Inventories

Why reporting for results-based REDD+ is important

The Paris Agreement on climate change, signed by 195 governments in December 2015, commits countries to holding average global temperature change at less than 2 degrees Celsius above pre-industrial levels and as close to 1.5 degrees as possible. Governments agreed to significantly cut global greenhouse gas emissions in order to achieve this target.

Greenhouse gas emissions from agriculture, forestry and other land uses make up around one quarter of all global emissions, according to the Intergovernmental Panel on Climate Change (IPCC). Halting deforestation and speeding up reforestation and afforestation are crucial if the world is to stay within the global temperature limit. The majority of deforestation today occurs in the developing world and current policies, law enforcement and finance flows are inadequate to reverse this trend. REDD+ initiatives can address this crucial gap by helping to unlock finance for forest conservation.

REDD+ initiatives are not yet implemented on a large scale for several reasons. One is a lack of systems to accumulate data. Another is capacity: many developing countries have gaps in systems to analyse and accurately report on emissions from agriculture, forest and other land uses. If countries seek to receive results-based finance, they must submit greenhouse gas inventories to the UNFCCC, requiring accurate measuring and reporting.

The Reporting for Results-based REDD+ project will assist countries to create the emissions inventories, build their skills to measure and report on forest- and land-based emissions in the long term and help set them up to receive results-based REDD+ payments.

Who will benefit from the project

The Reporting for Results-based REDD+ project principally supports technical specialists who are responsible for measuring their countries’ greenhouse gas emissions and carbon stocks in agriculture, forest and other land uses. 

Many of these specialists work for government agencies: national governments are the bodies responsible for reporting this information to the United Nations Framework Conventions on Climate Change (UNFCCC). However, we recognise that to measure and report well on the climate impacts of land and forest use, it takes individuals and institutions from across the public and private sectors, as well as the cooperation of communities in forest countries. 

For that reason, the project warmly invites the participation of civil society organisations, businesses, investors, local and subnational governments and line ministries, researchers and academics in its workshops and outreach activities. The governments responsible for REDD+ reporting welcome the broader involvement of these groups.

Likewise, the evidence on land- and forest-based emissions and carbon stocks that is produced and updated in the 21 project countries will be relevant to development organisations, local and subnational government planners, businesses, media and researchers. All these groups will benefit from understanding more about trends in forest and land use cover in their respective countries.
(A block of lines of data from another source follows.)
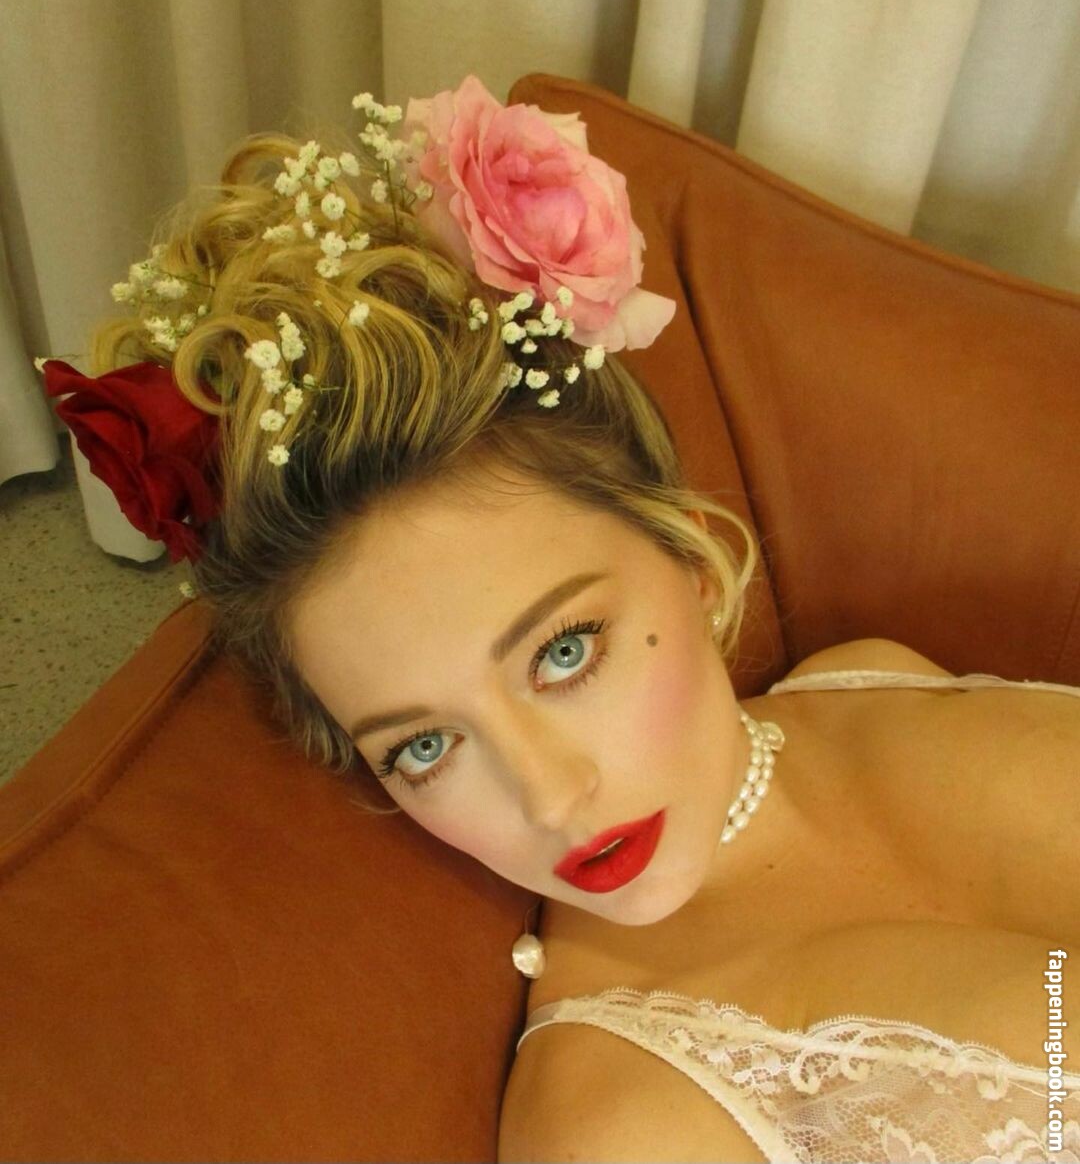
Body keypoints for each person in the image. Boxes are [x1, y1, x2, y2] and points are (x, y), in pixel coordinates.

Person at [37, 75, 1080, 1162]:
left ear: (695, 557)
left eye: (563, 651)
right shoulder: (625, 1124)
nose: (546, 795)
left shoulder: (869, 671)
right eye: (423, 745)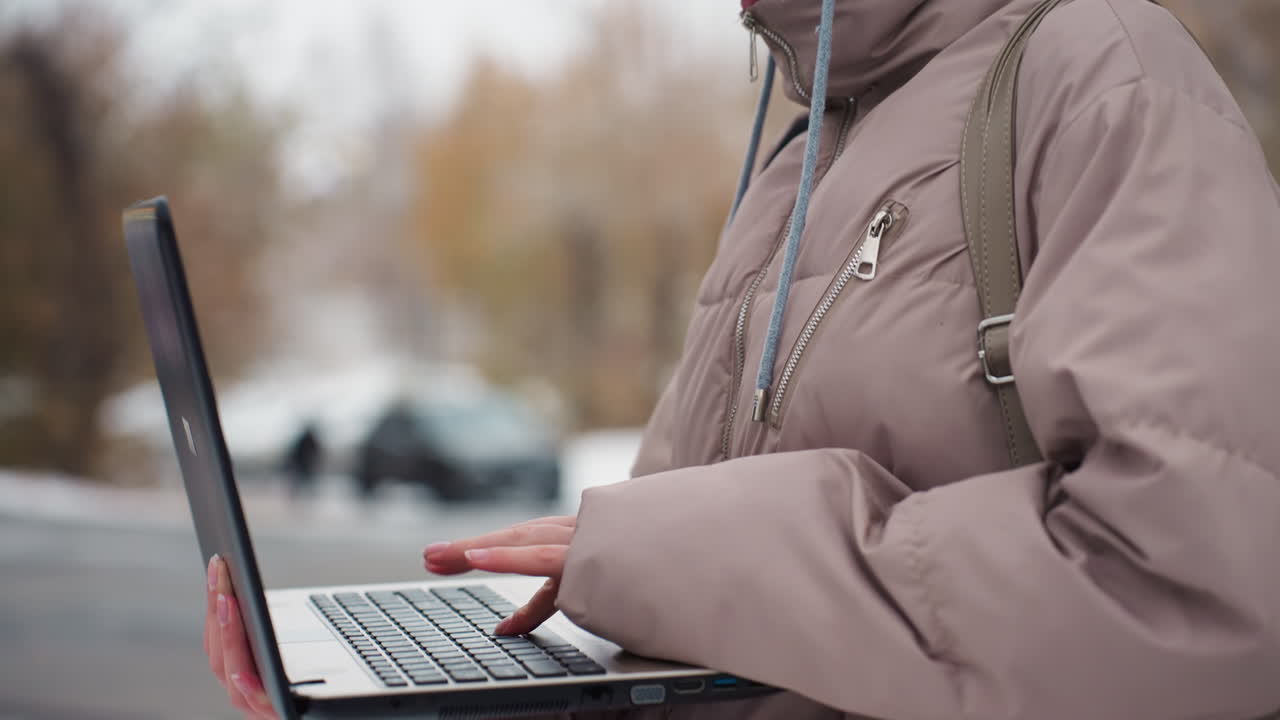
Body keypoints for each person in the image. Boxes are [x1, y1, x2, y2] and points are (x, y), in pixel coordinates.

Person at [203, 0, 1280, 718]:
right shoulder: (794, 164)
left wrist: (661, 557)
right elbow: (675, 654)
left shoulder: (1102, 67)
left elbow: (1193, 596)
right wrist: (412, 694)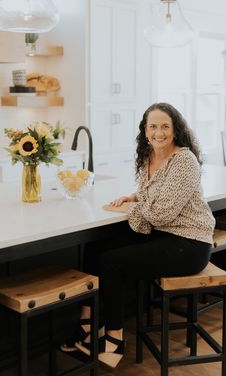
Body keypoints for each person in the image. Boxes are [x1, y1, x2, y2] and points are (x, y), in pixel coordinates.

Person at [61, 102, 215, 368]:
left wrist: (134, 206)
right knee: (97, 247)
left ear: (175, 130)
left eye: (165, 126)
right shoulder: (149, 157)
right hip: (165, 236)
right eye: (152, 126)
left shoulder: (184, 160)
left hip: (190, 244)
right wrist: (132, 196)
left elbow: (162, 213)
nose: (158, 132)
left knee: (113, 262)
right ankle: (88, 325)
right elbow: (153, 196)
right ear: (145, 131)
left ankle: (114, 342)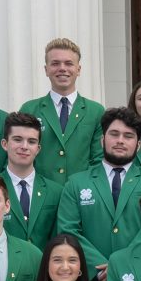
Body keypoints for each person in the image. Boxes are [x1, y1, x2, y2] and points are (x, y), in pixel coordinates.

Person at [56, 106, 141, 281]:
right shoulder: (76, 183)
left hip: (140, 278)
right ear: (102, 140)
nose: (120, 141)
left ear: (138, 145)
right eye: (114, 134)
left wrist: (122, 265)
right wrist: (98, 268)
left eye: (128, 136)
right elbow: (68, 230)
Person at [18, 37, 105, 184]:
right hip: (40, 194)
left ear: (78, 70)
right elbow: (20, 155)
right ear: (46, 70)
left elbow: (99, 159)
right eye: (55, 63)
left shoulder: (95, 111)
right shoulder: (30, 109)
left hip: (81, 194)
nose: (62, 68)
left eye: (69, 63)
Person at [0, 112, 63, 248]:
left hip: (43, 266)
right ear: (5, 144)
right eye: (17, 139)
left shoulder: (56, 191)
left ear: (38, 149)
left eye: (31, 141)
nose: (24, 146)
They will also learn, from this project, about some of the drivers of these forest and land use trends. 

The information, analysis, and opportunities for discussion provided by the Reporting for Results-based REDD+ project will provide a springboard for these stakeholders to understand how they can contribute to global climate goals, unlock REDD+ finance for their countries, share learning with other forest countries and work together for the benefit of local communities and their countries, as well as for global society.

WHAT ELSE CAN RESULTS-BASED REDD+ OFFER?

Forest conservation and restoration is one of the most cost-effective measures available for mitigating climate change. It will be an important route for countries to meet their national commitments (Nationally Determined Contributions) to the United Nations Framework Convention on Climate Change.

As well as tackling the source of climate change, wise agricultural stewardship and restoration of forest and farming lands has the benefit of helping people adapt to climate change impacts, too. For example, a well-forested watershed can temper the effects of heavy rainfall and curb flooding and erosion, enhancing access to freshwater and improving livelihoods.